Ten years after the sinking of the Prestige oil tanker off Spain, the ship's Greek captain and three other men went on trial Tuesday over the disaster, which caused the worst oil slick in the country's history.
The first day of the trial, held at an exhibition centre in the northern port city of A Coruna, was dominated by procedural questions, with the accused only expected to take the stand in November.
Apostolos Mangouras, 78, the Prestige's captain, is charged along with two other officers and a Spanish official over the oil spill, which polluted thousands of kilometres (miles) of coastline in Spain, Portugal and France.
Prosecutors are demanding 12 years in jail for Mangouras, who is charged with harming the environment along with Greek chief engineer Nikolaos Argyropoulos and first mate Irineo Maloto, a Filipino whose whereabouts are unknown.
The fourth defendant is Jose Luis Lopez-Sors, head of the Spanish merchant navy at the time, who ordered the ship out to sea when it was losing fuel.
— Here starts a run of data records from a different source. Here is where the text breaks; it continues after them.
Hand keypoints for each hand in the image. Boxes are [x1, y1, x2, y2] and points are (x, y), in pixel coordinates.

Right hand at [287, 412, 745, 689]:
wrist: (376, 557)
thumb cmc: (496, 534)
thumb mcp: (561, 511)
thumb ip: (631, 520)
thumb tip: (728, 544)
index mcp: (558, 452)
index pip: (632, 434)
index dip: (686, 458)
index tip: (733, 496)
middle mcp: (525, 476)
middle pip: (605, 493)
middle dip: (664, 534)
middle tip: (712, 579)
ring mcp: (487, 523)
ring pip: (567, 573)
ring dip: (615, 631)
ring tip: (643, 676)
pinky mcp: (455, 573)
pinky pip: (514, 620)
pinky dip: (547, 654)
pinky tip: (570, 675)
But environmental groups complain that key people responsible for the disaster were not on trial and warned that the lessons from the spill had not been learnt.
"There are many people who should be in the dock as well who are not there," said the coordinator of Greenpeace Spain campaigns, Maria Jose Caballero.
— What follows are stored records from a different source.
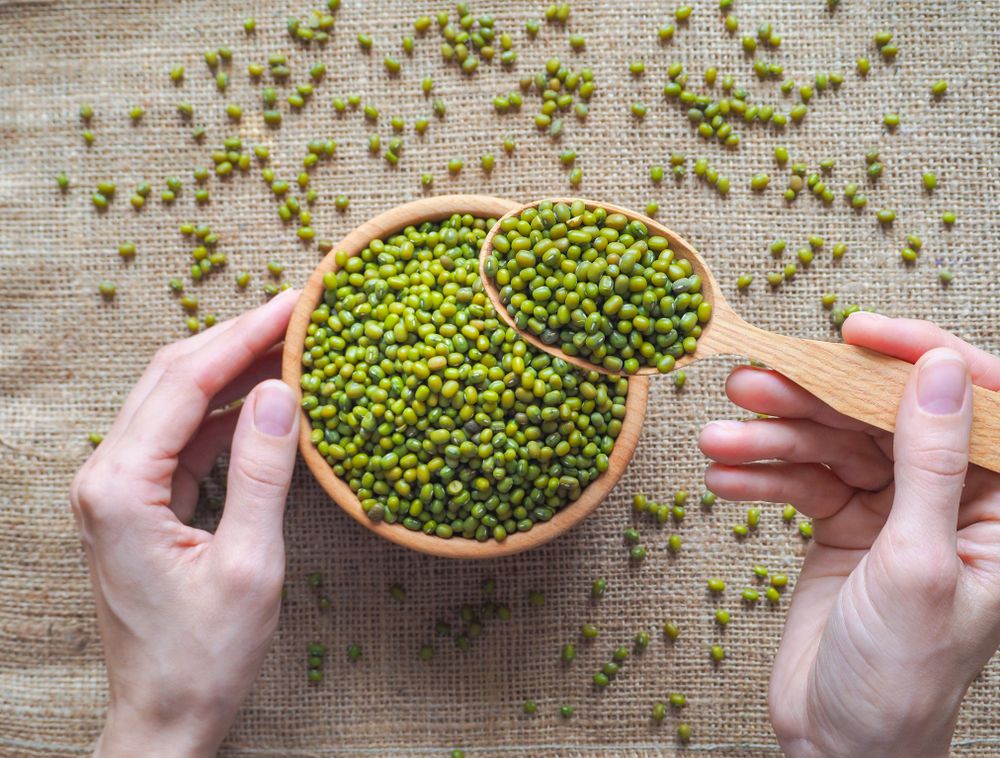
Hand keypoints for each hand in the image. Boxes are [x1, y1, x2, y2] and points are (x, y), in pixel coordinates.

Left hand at [70, 290, 300, 756]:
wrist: (165, 715)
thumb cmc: (204, 656)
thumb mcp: (249, 564)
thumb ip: (263, 473)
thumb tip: (280, 392)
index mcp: (121, 486)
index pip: (187, 380)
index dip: (246, 335)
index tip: (296, 306)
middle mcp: (106, 475)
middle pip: (173, 376)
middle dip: (237, 338)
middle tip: (298, 313)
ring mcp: (117, 487)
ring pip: (176, 400)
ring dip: (232, 370)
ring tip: (290, 348)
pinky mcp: (136, 501)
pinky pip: (183, 436)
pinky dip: (225, 413)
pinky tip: (266, 403)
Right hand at [699, 313, 999, 757]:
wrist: (839, 743)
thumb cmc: (900, 677)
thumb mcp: (917, 565)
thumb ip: (929, 465)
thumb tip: (942, 371)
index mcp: (998, 508)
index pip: (974, 401)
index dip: (919, 354)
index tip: (855, 333)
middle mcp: (950, 497)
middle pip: (883, 415)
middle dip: (814, 399)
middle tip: (751, 383)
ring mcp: (894, 509)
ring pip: (833, 444)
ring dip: (772, 439)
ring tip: (717, 437)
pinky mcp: (846, 524)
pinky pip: (803, 480)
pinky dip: (762, 477)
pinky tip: (724, 478)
Among those who should also be held accountable is Spanish Prime Minister Mariano Rajoy, who was deputy prime minister and government spokesman at the time of the accident, she added.
"We feel that the government's management of the accident bordered on negligence," said Caballero.
The conservative Popular Party government in power at the time ordered the Prestige out to sea away from the Spanish coast instead of following an emergency contingency plan prepared by experts that called for it to be brought to port where the leaking oil could be confined.
Rajoy initially downplayed the gravity of the accident, repeatedly describing the black spots that appeared in the sea where the tanker went down as "small threads of clay".
Spanish non-government group Environmentalists in Action said charges should be brought against ABS, the marine classification company that certified the ageing Prestige as seaworthy, and complained that such single-hull tankers are still being used to transport petrol.
The total cost of the environmental damage caused by the oil slick has been calculated at more than four billion euros ($5.2 billion), most of it for the Spanish state.
The Prestige leaked 50,000 tonnes of fuel into the Atlantic after it sank off northern Spain. It took on water in a storm on November 13, 2002, and drifted for six days before breaking up and sinking.
Over the weeks that followed 300,000 volunteers from Spain and the rest of Europe joined local people in scraping the oil from the rocks and beaches, armed with little more than buckets and their bare hands.
A study published by Spanish researchers in 2010 said fishermen that joined in the clean-up suffered genetic and lung problems.
According to data provided by Greenpeace, the Prestige was built in 1976. It belonged to a Liberian-based shipping company and sailed under a Bahamas flag of convenience.
Mangouras, wearing a dark blue suit and tie, attended the opening session of the trial along with Argyropoulos and Lopez-Sors.
He wore headphones to listen to a simultaneous translation of the proceedings.
Outside the court about 300 people braved rainy weather to demonstrate against the way the government dealt with the oil spill and call for more to be done to avoid a repeat of the disaster.
Several held up signs bearing a picture of Rajoy above the caption "100 percent liar" or placards that read "Never Again".
After three days of procedural matters this week, the court is due to hear from the defendants from November 13, the 10th anniversary of the disaster.
The trial is due to last until May and hear testimony from 133 witnesses and 100 experts.